I hate to nit-pick, but your examples misused standard deviation. 175 spots with a standard deviation would have a bell curve MUCH wider than what is shown. The bell curve shown has a mean of 175 with a standard deviation of approx 11 or 12. Please make your graphics match your examples.
the graphs in this example use the standard error, not the standard deviation since it's the mean number of spots for a group of giraffes not just one!
You say that the current consensus is that alpha should be 0.05 - this is standard in the social sciences. But ask a physicist? When they found the Higgs boson they went out 5 standard deviations from the null hypothesis mean.

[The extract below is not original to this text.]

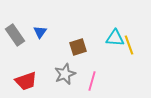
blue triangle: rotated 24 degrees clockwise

She could not have been more unclear in her definitions and examples. She literally made it as complex and confusing as possible even though this concept is actually not so.
There are so many things wrong in this video I can’t even start to describe. Just get a statistician to take the show and correct the misconceptions, please.
Stating that chance alone cause a test to be wrongly significant and use of hard cutoffs are the most common and dangerous misconceptions here. Just read the ASA statement about p-values (February 2016 if I remember correctly) which talk about these issues.
@@BernardoPowaga There is a whole episode in the serie about that p-value "standard" discussion and the reproductibility crisis in sciencitfic research, tho. And she does mention the ASA statement and provide a link to it.